▶ **Problem details**: Print all of the data exactly, with no line missing.

(Collected data)
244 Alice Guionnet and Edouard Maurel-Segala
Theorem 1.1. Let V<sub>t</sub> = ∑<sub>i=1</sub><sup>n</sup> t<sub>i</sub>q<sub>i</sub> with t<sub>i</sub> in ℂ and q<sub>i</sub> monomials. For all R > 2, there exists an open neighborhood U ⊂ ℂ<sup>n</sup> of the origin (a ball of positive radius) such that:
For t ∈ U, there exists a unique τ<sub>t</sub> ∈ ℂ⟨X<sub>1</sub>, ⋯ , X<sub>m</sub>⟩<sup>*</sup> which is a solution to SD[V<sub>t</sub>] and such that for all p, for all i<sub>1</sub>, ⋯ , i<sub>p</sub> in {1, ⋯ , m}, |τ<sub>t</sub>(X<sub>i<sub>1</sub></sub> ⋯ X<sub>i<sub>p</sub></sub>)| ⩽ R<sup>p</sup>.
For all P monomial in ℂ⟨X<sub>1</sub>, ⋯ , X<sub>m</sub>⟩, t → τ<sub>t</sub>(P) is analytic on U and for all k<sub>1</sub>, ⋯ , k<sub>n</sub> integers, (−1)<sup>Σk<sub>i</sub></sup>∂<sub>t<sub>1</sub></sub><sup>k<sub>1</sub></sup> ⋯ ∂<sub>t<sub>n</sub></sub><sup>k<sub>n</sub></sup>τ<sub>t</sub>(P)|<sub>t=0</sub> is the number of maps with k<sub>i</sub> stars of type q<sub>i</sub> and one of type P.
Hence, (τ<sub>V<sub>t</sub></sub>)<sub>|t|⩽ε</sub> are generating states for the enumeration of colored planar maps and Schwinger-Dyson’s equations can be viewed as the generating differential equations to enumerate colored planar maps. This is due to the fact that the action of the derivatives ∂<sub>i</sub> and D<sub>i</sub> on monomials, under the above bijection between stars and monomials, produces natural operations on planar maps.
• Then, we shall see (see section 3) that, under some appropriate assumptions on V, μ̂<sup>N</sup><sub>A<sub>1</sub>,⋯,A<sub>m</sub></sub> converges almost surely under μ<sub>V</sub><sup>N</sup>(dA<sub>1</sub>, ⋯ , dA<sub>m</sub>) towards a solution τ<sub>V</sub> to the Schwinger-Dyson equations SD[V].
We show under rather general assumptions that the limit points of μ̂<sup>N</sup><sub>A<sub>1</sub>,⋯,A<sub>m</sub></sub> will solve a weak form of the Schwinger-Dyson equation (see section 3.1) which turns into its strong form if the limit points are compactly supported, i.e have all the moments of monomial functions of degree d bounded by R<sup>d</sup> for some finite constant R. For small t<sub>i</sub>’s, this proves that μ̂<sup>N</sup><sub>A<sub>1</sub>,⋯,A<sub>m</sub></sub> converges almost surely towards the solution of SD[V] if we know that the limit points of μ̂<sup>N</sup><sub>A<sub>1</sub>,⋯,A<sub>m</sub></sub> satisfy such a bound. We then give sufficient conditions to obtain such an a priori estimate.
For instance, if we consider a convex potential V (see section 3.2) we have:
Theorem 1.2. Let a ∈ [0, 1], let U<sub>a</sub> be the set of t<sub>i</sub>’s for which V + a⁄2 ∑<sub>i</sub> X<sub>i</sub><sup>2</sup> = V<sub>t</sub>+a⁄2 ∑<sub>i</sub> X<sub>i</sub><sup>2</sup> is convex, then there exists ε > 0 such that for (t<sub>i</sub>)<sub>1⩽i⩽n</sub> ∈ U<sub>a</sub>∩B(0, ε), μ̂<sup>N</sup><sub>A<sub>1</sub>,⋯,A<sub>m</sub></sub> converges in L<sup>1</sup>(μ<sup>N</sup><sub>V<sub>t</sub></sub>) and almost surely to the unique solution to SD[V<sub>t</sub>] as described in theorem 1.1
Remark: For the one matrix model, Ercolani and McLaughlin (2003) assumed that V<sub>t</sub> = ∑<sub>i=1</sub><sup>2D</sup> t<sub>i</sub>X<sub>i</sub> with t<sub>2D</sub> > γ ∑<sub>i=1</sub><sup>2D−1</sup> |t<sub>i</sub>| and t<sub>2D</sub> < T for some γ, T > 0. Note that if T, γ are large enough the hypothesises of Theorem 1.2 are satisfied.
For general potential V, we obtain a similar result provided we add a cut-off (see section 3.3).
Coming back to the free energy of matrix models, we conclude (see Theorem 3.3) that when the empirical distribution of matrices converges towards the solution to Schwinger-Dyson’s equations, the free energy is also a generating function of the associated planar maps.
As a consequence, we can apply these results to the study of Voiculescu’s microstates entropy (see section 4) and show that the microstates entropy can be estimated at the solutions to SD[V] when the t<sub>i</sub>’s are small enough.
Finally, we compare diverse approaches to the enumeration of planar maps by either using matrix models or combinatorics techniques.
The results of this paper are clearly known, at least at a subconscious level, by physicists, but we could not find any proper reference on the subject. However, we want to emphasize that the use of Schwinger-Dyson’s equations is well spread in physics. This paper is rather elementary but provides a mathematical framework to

▶ **Response to this task**:
244 Alice Guionnet and Edouard Maurel-Segala
Theorem 1.1. Let V<sub>t</sub> = ∑<sub>i=1</sub><sup>n</sup> t<sub>i</sub>q<sub>i</sub> with t<sub>i</sub> in ℂ and q<sub>i</sub> monomials. For all R > 2, there exists an open neighborhood U ⊂ ℂ<sup>n</sup> of the origin (a ball of positive radius) such that:
For t ∈ U, there exists a unique τ<sub>t</sub> ∈ ℂ⟨X<sub>1</sub>, ⋯ , X<sub>m</sub>⟩<sup>*</sup> which is a solution to SD[V<sub>t</sub>] and such that for all p, for all i<sub>1</sub>, ⋯ , i<sub>p</sub> in {1, ⋯ , m}, |τ<sub>t</sub>(X<sub>i<sub>1</sub></sub> ⋯ X<sub>i<sub>p</sub></sub>)| ⩽ R<sup>p</sup>.
For all P monomial in ℂ⟨X<sub>1</sub>, ⋯ , X<sub>m</sub>⟩, t → τ<sub>t</sub>(P) is analytic on U and for all k<sub>1</sub>, ⋯ , k<sub>n</sub> integers, (−1)<sup>Σk<sub>i</sub></sup>∂<sub>t<sub>1</sub></sub><sup>k<sub>1</sub></sup> ⋯ ∂<sub>t<sub>n</sub></sub><sup>k<sub>n</sub></sup>τ<sub>t</sub>(P)|<sub>t=0</sub> is the number of maps with k<sub>i</sub> stars of type q<sub>i</sub> and one of type P.
Hence, (τ<sub>V<sub>t</sub></sub>)<sub>|t|⩽ε</sub> are generating states for the enumeration of colored planar maps and Schwinger-Dyson’s equations can be viewed as the generating differential equations to enumerate colored planar maps. This is due to the fact that the action of the derivatives ∂<sub>i</sub> and D<sub>i</sub> on monomials, under the above bijection between stars and monomials, produces natural operations on planar maps.
• Then, we shall see (see section 3) that, under some appropriate assumptions on V, μ̂<sup>N</sup><sub>A<sub>1</sub>,⋯,A<sub>m</sub></sub> converges almost surely under μ<sub>V</sub><sup>N</sup>(dA<sub>1</sub>, ⋯ , dA<sub>m</sub>) towards a solution τ<sub>V</sub> to the Schwinger-Dyson equations SD[V].
We show under rather general assumptions that the limit points of μ̂<sup>N</sup><sub>A<sub>1</sub>,⋯,A<sub>m</sub></sub> will solve a weak form of the Schwinger-Dyson equation (see section 3.1) which turns into its strong form if the limit points are compactly supported, i.e have all the moments of monomial functions of degree d bounded by R<sup>d</sup> for some finite constant R. For small t<sub>i</sub>’s, this proves that μ̂<sup>N</sup><sub>A<sub>1</sub>,⋯,A<sub>m</sub></sub> converges almost surely towards the solution of SD[V] if we know that the limit points of μ̂<sup>N</sup><sub>A<sub>1</sub>,⋯,A<sub>m</sub></sub> satisfy such a bound. We then give sufficient conditions to obtain such an a priori estimate.
For instance, if we consider a convex potential V (see section 3.2) we have:
Theorem 1.2. Let a ∈ [0, 1], let U<sub>a</sub> be the set of t<sub>i</sub>’s for which V + a⁄2 ∑<sub>i</sub> X<sub>i</sub><sup>2</sup> = V<sub>t</sub>+a⁄2 ∑<sub>i</sub> X<sub>i</sub><sup>2</sup> is convex, then there exists ε > 0 such that for (t<sub>i</sub>)<sub>1⩽i⩽n</sub> ∈ U<sub>a</sub>∩B(0, ε), μ̂<sup>N</sup><sub>A<sub>1</sub>,⋯,A<sub>m</sub></sub> converges in L<sup>1</sup>(μ<sup>N</sup><sub>V<sub>t</sub></sub>) and almost surely to the unique solution to SD[V<sub>t</sub>] as described in theorem 1.1
Remark: For the one matrix model, Ercolani and McLaughlin (2003) assumed that V<sub>t</sub> = ∑<sub>i=1</sub><sup>2D</sup> t<sub>i</sub>X<sub>i</sub> with t<sub>2D</sub> > γ ∑<sub>i=1</sub><sup>2D−1</sup> |t<sub>i</sub>| and t<sub>2D</sub> < T for some γ, T > 0. Note that if T, γ are large enough the hypothesises of Theorem 1.2 are satisfied.
For general potential V, we obtain a similar result provided we add a cut-off (see section 3.3).
Coming back to the free energy of matrix models, we conclude (see Theorem 3.3) that when the empirical distribution of matrices converges towards the solution to Schwinger-Dyson’s equations, the free energy is also a generating function of the associated planar maps.
As a consequence, we can apply these results to the study of Voiculescu’s microstates entropy (see section 4) and show that the microstates entropy can be estimated at the solutions to SD[V] when the t<sub>i</sub>’s are small enough.
Finally, we compare diverse approaches to the enumeration of planar maps by either using matrix models or combinatorics techniques.
The results of this paper are clearly known, at least at a subconscious level, by physicists, but we could not find any proper reference on the subject. However, we want to emphasize that the use of Schwinger-Dyson’s equations is well spread in physics. This paper is rather elementary but provides a mathematical framework to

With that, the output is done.